30 December 2020

'the greater the doubt, the greater the artist', maybe, hopefully

Evening Prayer Brunswick Heads, 21 December, 2020, oil on canvas board, 30 X 25 cm

I was speaking to an old friend yesterday, a long conversation via Messenger which has now become my go-to mode of communication.

She has been at work as an artist for about 40 years. In my mind she has always been a tireless worker, always at it, day and night, and yet a rich successful career has eluded her. 

"...you know Christopher, I have been working for 40 years now and it seems to me that I still don't know what I am doing!"

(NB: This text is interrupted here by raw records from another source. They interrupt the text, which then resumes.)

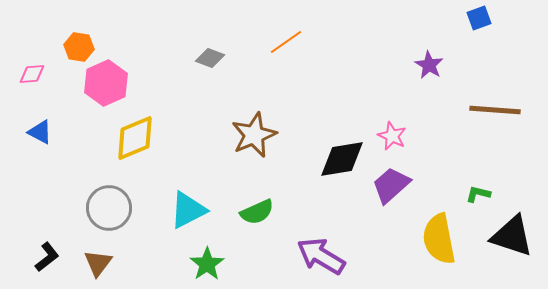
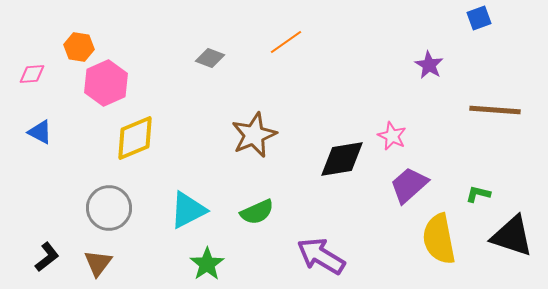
purple trapezoid: moved 18 px right
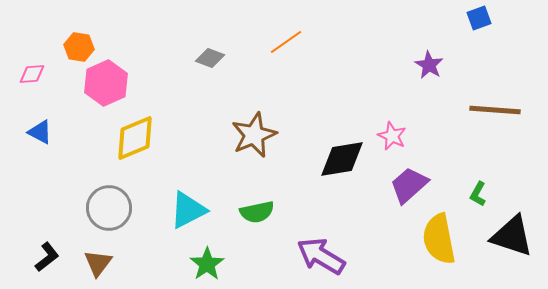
green L-shape: rotated 75 degrees counterclockwise
green semicircle: rotated 12 degrees clockwise
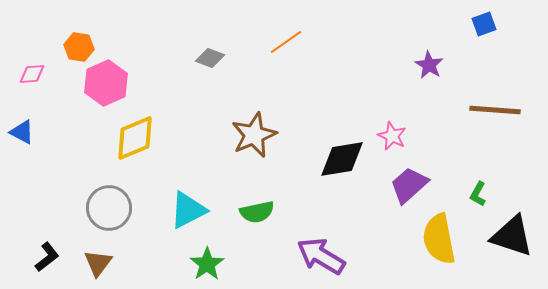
blue square: moved 5 px right, 6 px down
blue triangle: moved 18 px left
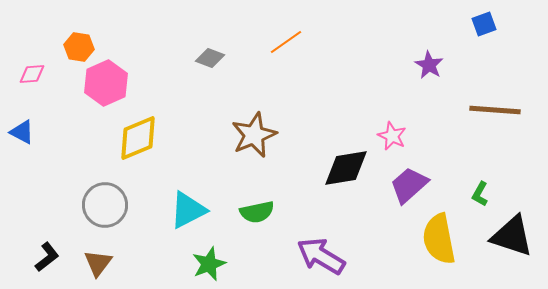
yellow diamond: moved 3 px right
black diamond: moved 4 px right, 9 px down
green L-shape: moved 2 px right
gray circle: moved 4 px left, 3 px up
green star: moved 2 px right; rotated 12 degrees clockwise
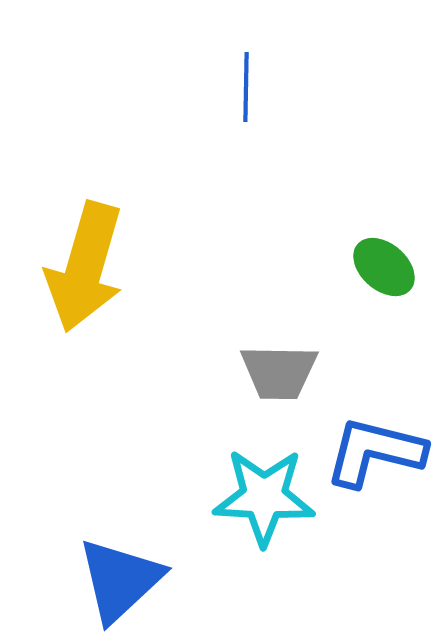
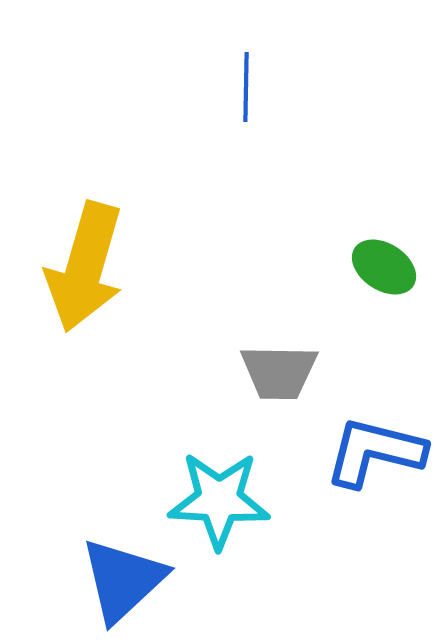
green ellipse: rotated 8 degrees counterclockwise
cyan star: moved 45 px left, 3 px down
blue triangle: moved 3 px right
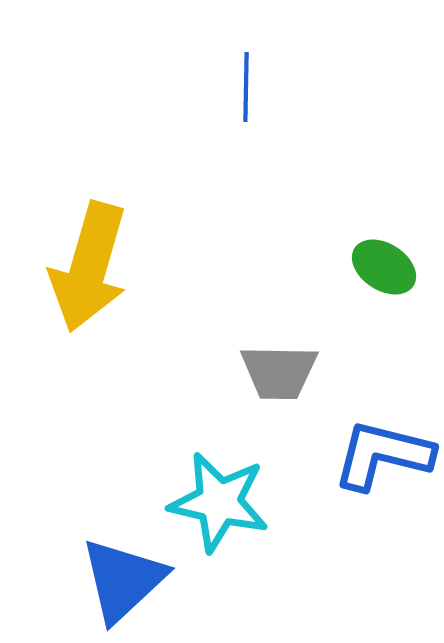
yellow arrow: moved 4 px right
blue L-shape: moved 8 px right, 3 px down
cyan star: moved 2 px down; rotated 10 degrees clockwise
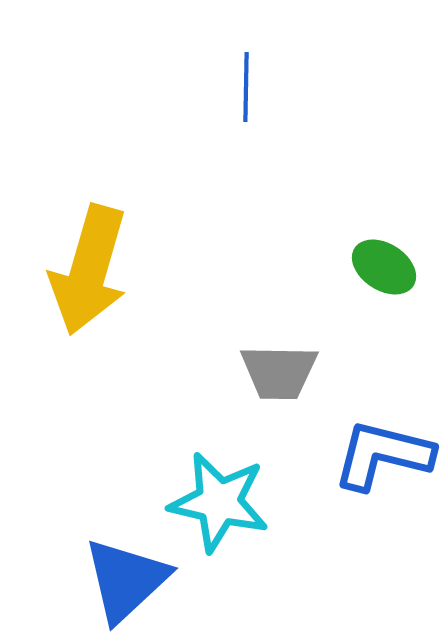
yellow arrow: moved 3 px down
blue triangle: moved 3 px right
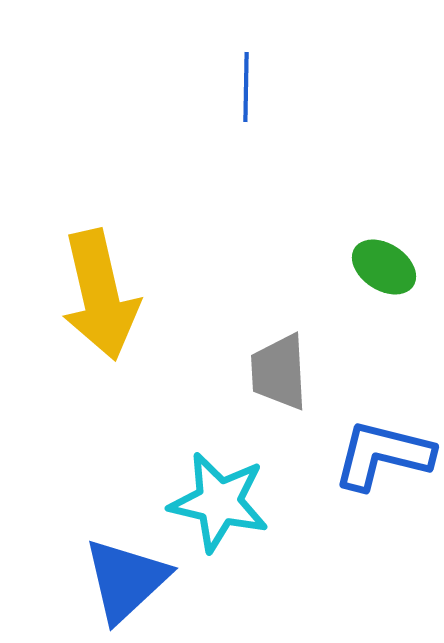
yellow arrow: moved 11 px right, 25 px down; rotated 29 degrees counterclockwise
gray trapezoid: rotated 86 degrees clockwise
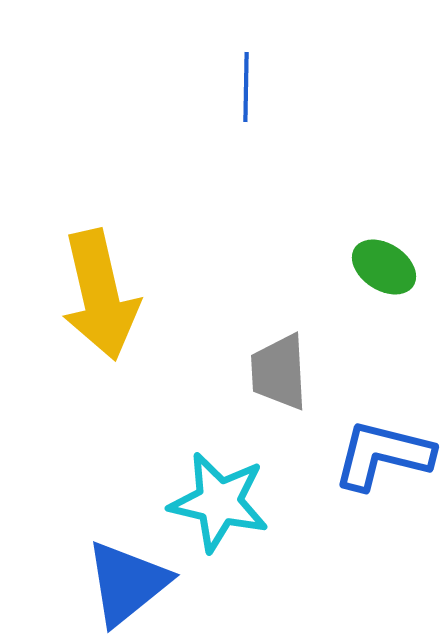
blue triangle: moved 1 px right, 3 px down; rotated 4 degrees clockwise
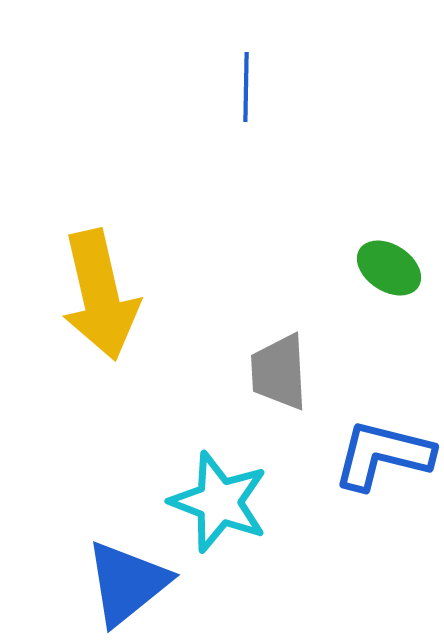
green ellipse: moved 5 px right, 1 px down
cyan star: rotated 8 degrees clockwise
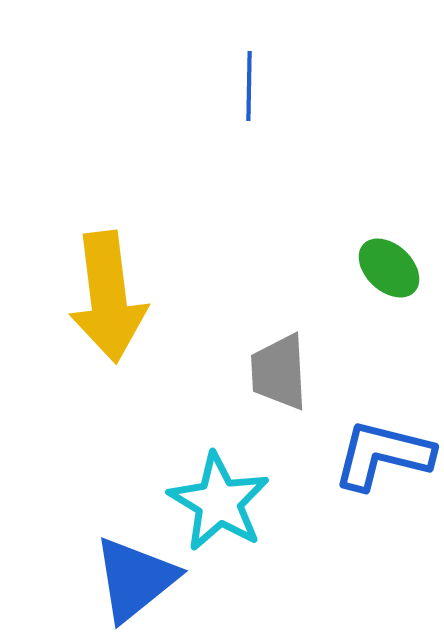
blue line: moved 3 px right, 1 px up
green ellipse: rotated 10 degrees clockwise
yellow arrow: moved 8 px right, 2 px down; rotated 6 degrees clockwise
cyan star: rotated 10 degrees clockwise
blue triangle: moved 8 px right, 4 px up
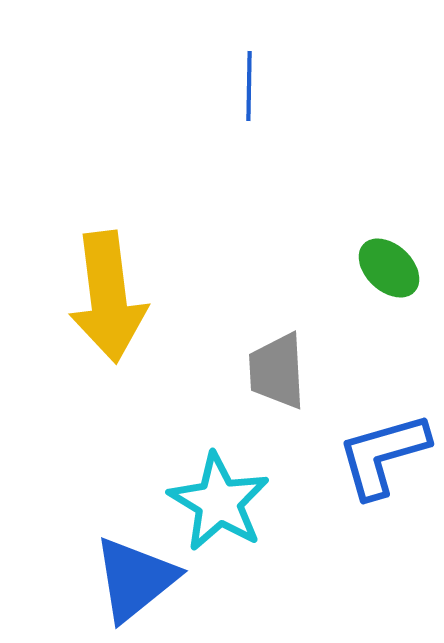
gray trapezoid: moved 2 px left, 1 px up
blue L-shape: rotated 30 degrees counterclockwise
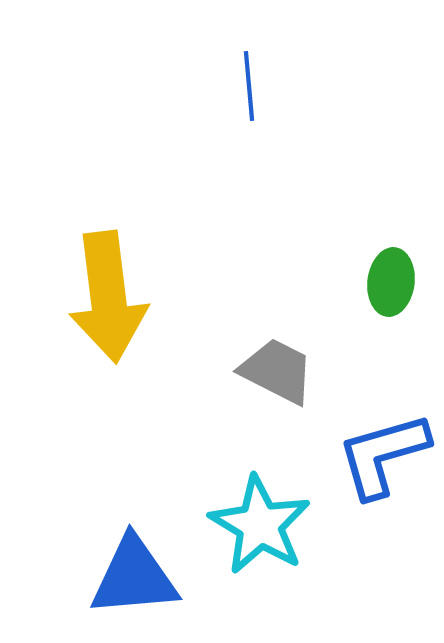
blue line: rotated 6 degrees counterclockwise
green ellipse: moved 2 px right, 14 px down; rotated 54 degrees clockwise
gray trapezoid: rotated 120 degrees clockwise
cyan star: moved 41 px right, 23 px down
blue triangle: moved 1 px left, 2 px up; rotated 34 degrees clockwise
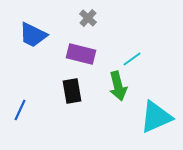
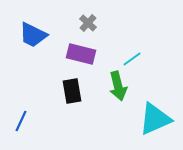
gray cross: moved 5 px down
blue line: moved 1 px right, 11 px down
cyan triangle: moved 1 px left, 2 px down
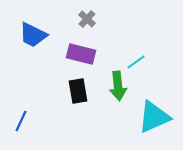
gray cross: moved 1 px left, 4 px up
cyan line: moved 4 px right, 3 px down
green arrow: rotated 8 degrees clockwise
black rectangle: moved 6 px right
cyan triangle: moved 1 px left, 2 px up
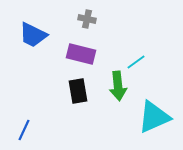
gray cross: rotated 30 degrees counterclockwise
blue line: moved 3 px right, 9 px down
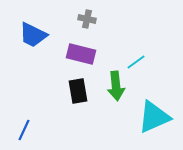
green arrow: moved 2 px left
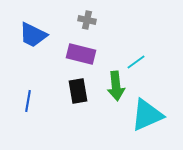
gray cross: moved 1 px down
cyan triangle: moved 7 px left, 2 px up
blue line: moved 4 px right, 29 px up; rotated 15 degrees counterclockwise
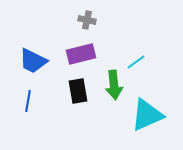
blue trapezoid: moved 26 px down
purple rectangle: rotated 28 degrees counterclockwise
green arrow: moved 2 px left, 1 px up
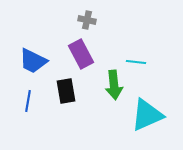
purple rectangle: rotated 76 degrees clockwise
cyan line: rotated 42 degrees clockwise
black rectangle: moved 12 px left
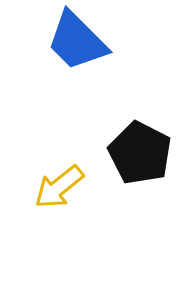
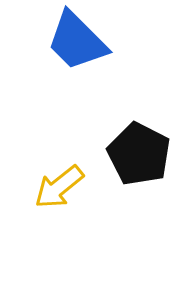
black pentagon: moved 1 px left, 1 px down
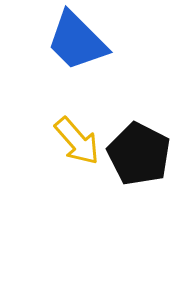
yellow arrow: moved 18 px right, 46 px up; rotated 92 degrees counterclockwise
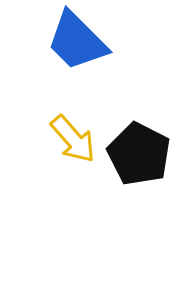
yellow arrow: moved 4 px left, 2 px up
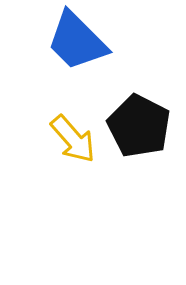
black pentagon: moved 28 px up
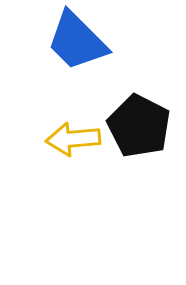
yellow arrow: rotated 126 degrees clockwise
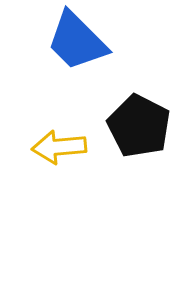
yellow arrow: moved 14 px left, 8 px down
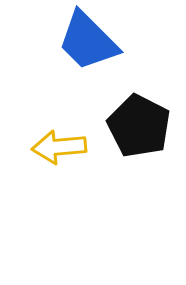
blue trapezoid: moved 11 px right
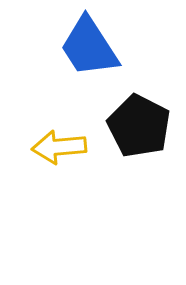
blue trapezoid: moved 1 px right, 6 px down; rotated 12 degrees clockwise
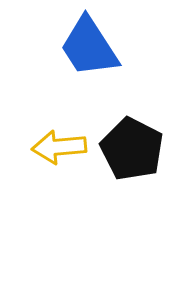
black pentagon: moved 7 px left, 23 px down
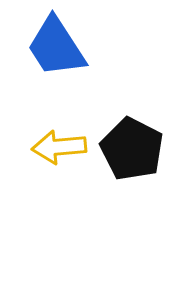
blue trapezoid: moved 33 px left
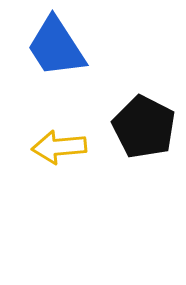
black pentagon: moved 12 px right, 22 px up
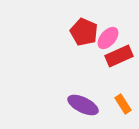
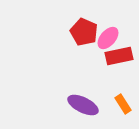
red rectangle: rotated 12 degrees clockwise
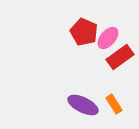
red rectangle: moved 1 px right, 1 px down; rotated 24 degrees counterclockwise
orange rectangle: moved 9 px left
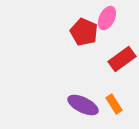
pink ellipse: moved 1 px left, 20 px up; rotated 15 degrees counterclockwise
red rectangle: moved 2 px right, 2 px down
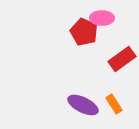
pink ellipse: moved 5 px left; rotated 65 degrees clockwise
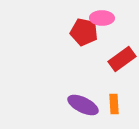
red pentagon: rotated 12 degrees counterclockwise
orange rectangle: rotated 30 degrees clockwise
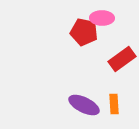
purple ellipse: moved 1 px right
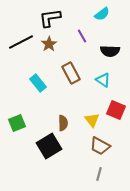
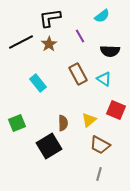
cyan semicircle: moved 2 px down
purple line: moved 2 px left
brown rectangle: moved 7 px right, 1 px down
cyan triangle: moved 1 px right, 1 px up
yellow triangle: moved 3 px left; rotated 28 degrees clockwise
brown trapezoid: moved 1 px up
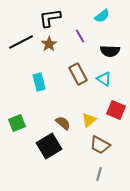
cyan rectangle: moved 1 px right, 1 px up; rotated 24 degrees clockwise
brown semicircle: rotated 49 degrees counterclockwise
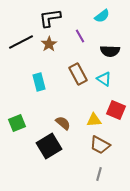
yellow triangle: moved 5 px right; rotated 35 degrees clockwise
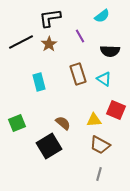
brown rectangle: rotated 10 degrees clockwise
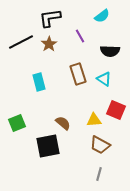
black square: moved 1 px left; rotated 20 degrees clockwise
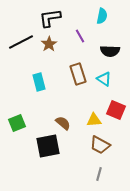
cyan semicircle: rotated 42 degrees counterclockwise
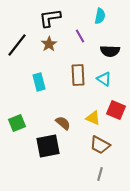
cyan semicircle: moved 2 px left
black line: moved 4 px left, 3 px down; rotated 25 degrees counterclockwise
brown rectangle: moved 1 px down; rotated 15 degrees clockwise
yellow triangle: moved 1 px left, 2 px up; rotated 28 degrees clockwise
gray line: moved 1 px right
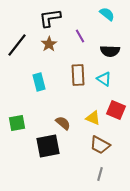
cyan semicircle: moved 7 px right, 2 px up; rotated 63 degrees counterclockwise
green square: rotated 12 degrees clockwise
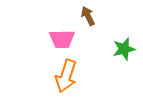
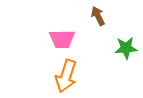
brown arrow: moved 10 px right
green star: moved 2 px right, 1 px up; rotated 10 degrees clockwise
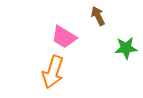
pink trapezoid: moved 2 px right, 2 px up; rotated 32 degrees clockwise
orange arrow: moved 13 px left, 4 px up
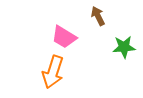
green star: moved 2 px left, 1 px up
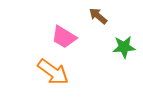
brown arrow: rotated 24 degrees counterclockwise
orange arrow: rotated 72 degrees counterclockwise
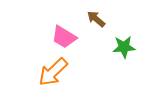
brown arrow: moved 2 px left, 3 px down
orange arrow: rotated 100 degrees clockwise
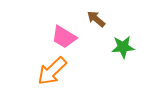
green star: moved 1 px left
orange arrow: moved 1 px left, 1 px up
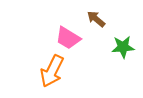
pink trapezoid: moved 4 px right, 1 px down
orange arrow: rotated 20 degrees counterclockwise
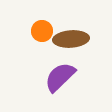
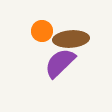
purple semicircle: moved 14 px up
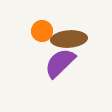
brown ellipse: moved 2 px left
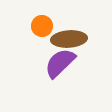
orange circle: moved 5 px up
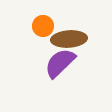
orange circle: moved 1 px right
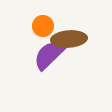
purple semicircle: moved 11 px left, 8 px up
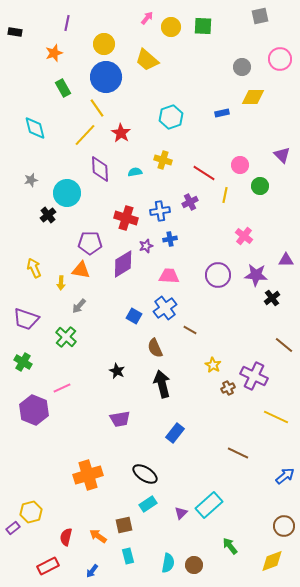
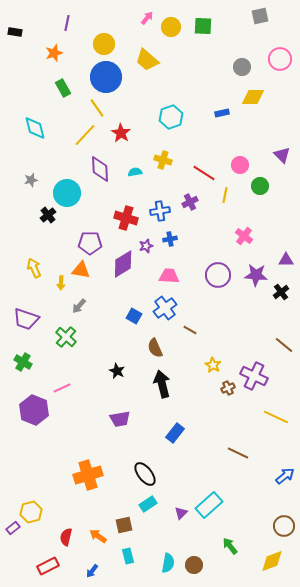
black cross at (272, 298): moved 9 px right, 6 px up
black ellipse at (145, 474): rotated 20 degrees clockwise
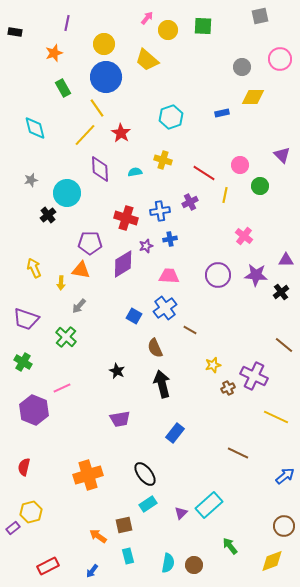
yellow circle at (171, 27): moved 3 px left, 3 px down
yellow star at (213, 365): rotated 28 degrees clockwise
red semicircle at (66, 537): moved 42 px left, 70 px up
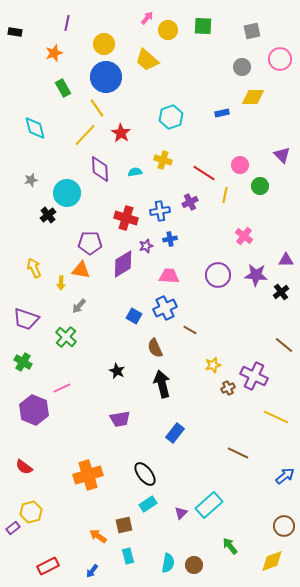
gray square at (260, 16): moved 8 px left, 15 px down
blue cross at (165, 308): rotated 10 degrees clockwise
red semicircle at (24, 467): rotated 66 degrees counterclockwise
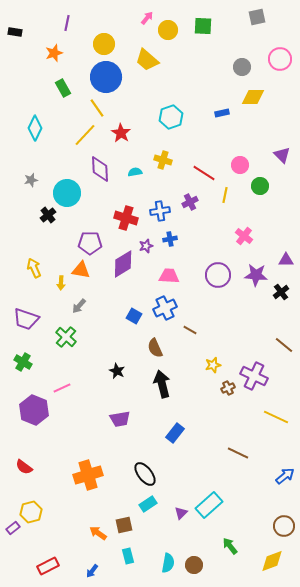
gray square at (252, 31): moved 5 px right, 14 px up
cyan diamond at (35, 128): rotated 40 degrees clockwise
orange arrow at (98, 536): moved 3 px up
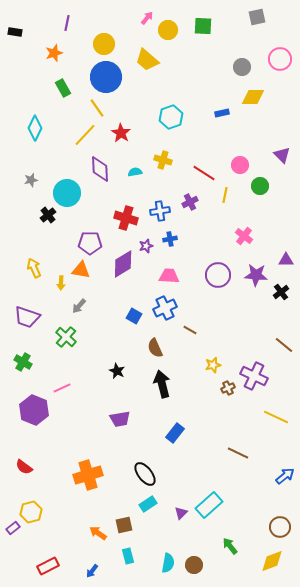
purple trapezoid at (26, 319): moved 1 px right, 2 px up
brown circle at (284, 526): moved 4 px left, 1 px down
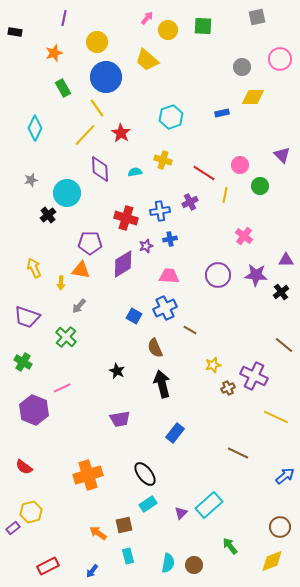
purple line at (67, 23): moved 3 px left, 5 px up
yellow circle at (104, 44): moved 7 px left, 2 px up
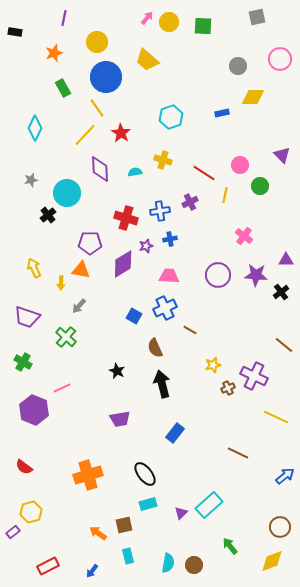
yellow circle at (168, 30): moved 1 px right, 8 px up
gray circle at (242, 67): moved 4 px left, 1 px up
cyan rectangle at (148, 504): rotated 18 degrees clockwise
purple rectangle at (13, 528): moved 4 px down
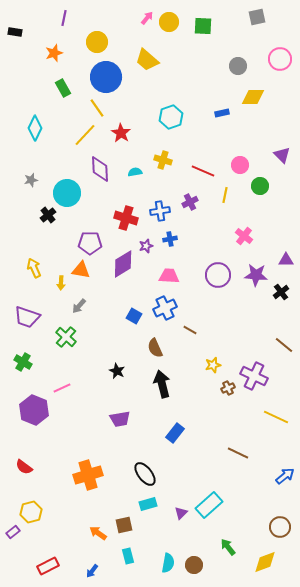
red line at (204, 173): moved 1 px left, 2 px up; rotated 10 degrees counterclockwise
green arrow at (230, 546): moved 2 px left, 1 px down
yellow diamond at (272, 561): moved 7 px left, 1 px down
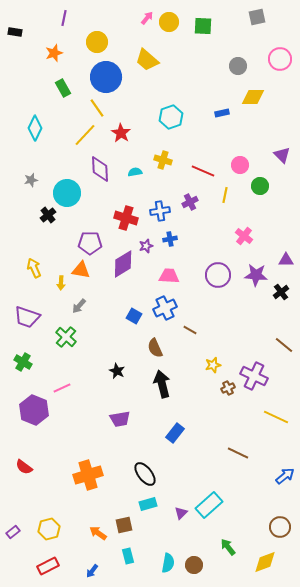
yellow hexagon at (31, 512): moved 18 px right, 17 px down
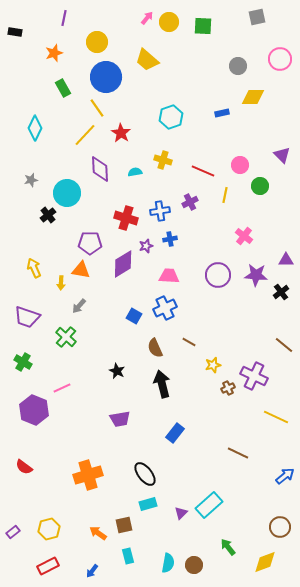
brown line at (190, 330): moved 1 px left, 12 px down
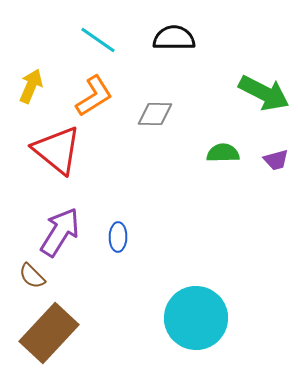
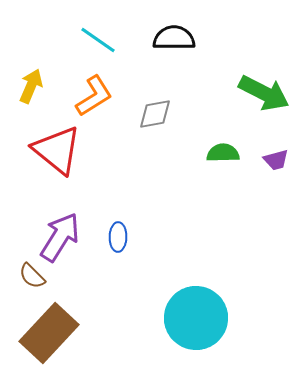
gray diamond: rotated 12 degrees counterclockwise
purple arrow: moved 5 px down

I laughed because I had heard this from her many times before. I told her that artists, writers, musicians, etc, etc, who cannot admit this sort of thing are probably not very good at all. An artist who never questions him/herself, who knows nothing of the gnawing doubt deep inside one's skin would surely make very insipid Art. But to work through it all is the key to a happy daily routine, in most cases, anyway. Moreover, Art doesn't generally come out of technical schools, it comes out of recess period between classes.

I often think this to myself:

'the greater the doubt, the greater the artist'.

But then, I quickly think that maybe this is dangerous ground, I should not be making such broad pronouncements. But I have read of great painters who have claimed that in their twilight years they have only  just begun to understand Painting even as their teeth and hair are falling out. Delacroix comes to mind.

Doubt can be a healthy thing in all things, even brain surgeons have loads of it except when they are deep at work inside the brain of human cosmos. The thing for me is that when I am working doubt usually disappears, and this is always the proof that the routine is everything.